La prima distribuzione che proponiamo è quella più vicina a Rasperry Pi, proprio perché sviluppata e supportata dalla Raspberry Pi Foundation: Raspbian. Derivata da Debian (il nome è infatti un composto aplologico che unisce le parole Raspberry e Debian), Raspbian è la soluzione suggerita dal team di sviluppo, proprio perché ottimizzata per l’hardware di Raspberry Pi. Utilizza il desktop environment LXDE (leggero e funzionale), ed include tutta una serie di applicazioni preinstallate, tra cui Python, il browser web Midori, Scratch e molto altro. È interessante anche notare la presenza di Pi Store, un software center completo che ci consente di installare ulteriori applicazioni (dai giochi, alle suite per l’ufficio e molto altro).

Figura 2 – Il desktop di Raspbian

Il desktop di Raspbian

Per chi volesse approfondire, rimandiamo al sito ufficiale di Raspbian.

Pidora

Dalla pagina di download del sito di Raspberry Pi, tra i tanti sistemi operativi Linux compatibili, ce n’è uno basato su Fedora ARM (una distribuzione alternativa ufficiale a Fedora), che prende il nome di Pidora. Anche in questo caso, si tratta di una soluzione ottimizzata per l’architettura che sta alla base di Raspberry Pi, ed include tutta una serie di applicazioni anch’esse compatibili, in quanto compilate per ARM. L’aspetto di Pidora riprende sostanzialmente quello di Fedora, sebbene utilizzi Xfce come desktop environment. Come si capisce, date le limitate risorse grafiche, non possiamo aspettarci desktop pieni di effetti grafici ed animazioni, come possono essere i ben noti GNOME e KDE; ciò non significa che la user experience dei desktop alternativi non risulti comunque soddisfacente.

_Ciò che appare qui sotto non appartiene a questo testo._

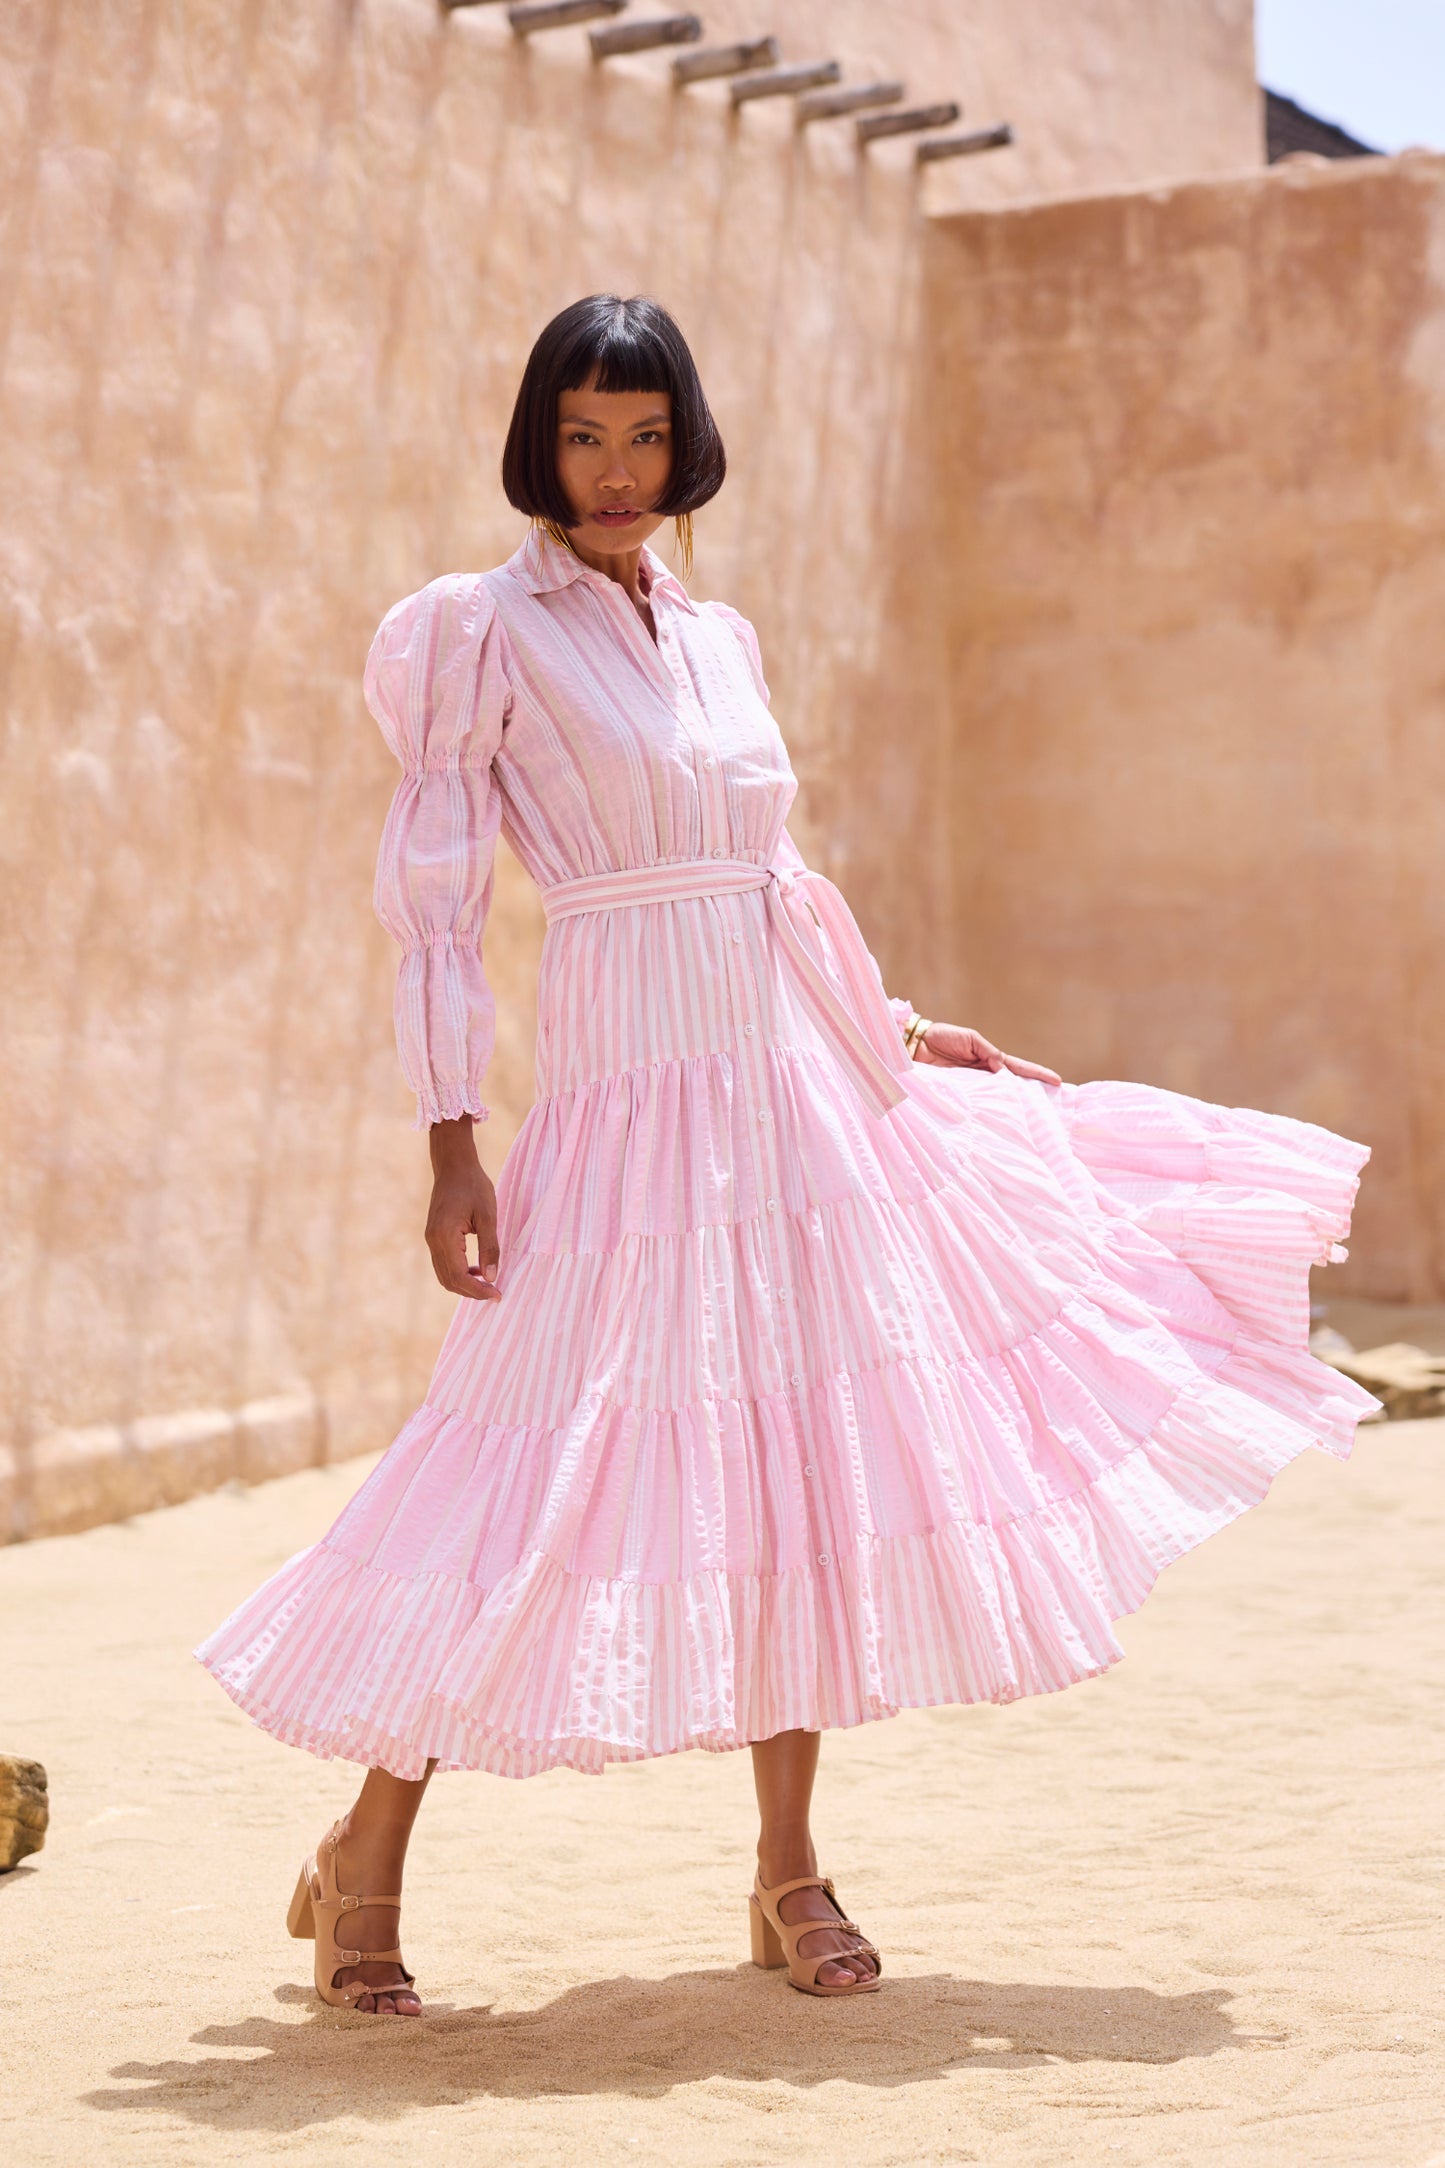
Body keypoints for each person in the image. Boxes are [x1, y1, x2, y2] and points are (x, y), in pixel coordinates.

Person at [197, 293, 1379, 2015]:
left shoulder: (719, 641)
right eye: (584, 436)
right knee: (516, 1478)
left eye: (645, 436)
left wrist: (893, 1028)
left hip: (783, 1106)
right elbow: (434, 915)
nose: (615, 472)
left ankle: (785, 1870)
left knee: (797, 1465)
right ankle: (360, 1857)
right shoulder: (470, 632)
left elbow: (770, 887)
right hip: (620, 1113)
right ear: (539, 444)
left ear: (687, 448)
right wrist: (450, 1143)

Figura 3 – Il desktop di Pidora

Il desktop di Pidora

Pidora richiede meno di 2 GB per essere installato, ma è possibile integrarlo con altri software, che possono essere aggiunti a quelli di default tramite riga di comando, utilizzando yum, come descritto su una delle tante guide ufficiali. Chiunque volesse avere maggiori informazioni sul download, l’installazione ed ogni altra informazione, può fare riferimento al sito ufficiale di Pidora, ed alla rispettiva wiki.

Arch Linux ARM

Come Pidora, che offre una user experience alternativa a Raspbian ed in grado di avvicinare l’intera piattaforma a ciò che offrono le più tradizionali architetture x86, anche Arch Linux ARM propone caratteristiche che cercano di minimizzare il divario dovuto all’architettura ARM di Raspberry Pi. Se si esclude Raspbian, Arch Linux ARM è stata una delle prime soluzioni a garantire la compatibilità con l’hardware di Raspberry Pi, ma a differenza delle due distribuzioni precedenti, risulta più complicata da configurare ed installare. Ciò è dovuto al fatto che non si tratta di una distribuzione dedicata a Raspberry Pi, quanto piuttosto ad una buona soluzione, compatibile con questa piattaforma.

Figura 4 – Il desktop di Xfce su Arch Linux ARM (fonte: greenhughes.com)

Il desktop di Xfce su Arch Linux ARM

Esistono diverse guide che spiegano come configurare correttamente Arch Linux ARM su Raspberry Pi (anche in italiano), ed è anche possibile installare un desktop environment come Xfce per utilizzare Arch Linux come distribuzione desktop (sebbene, a mio avviso, Raspbian o Pidora sarebbero preferibili).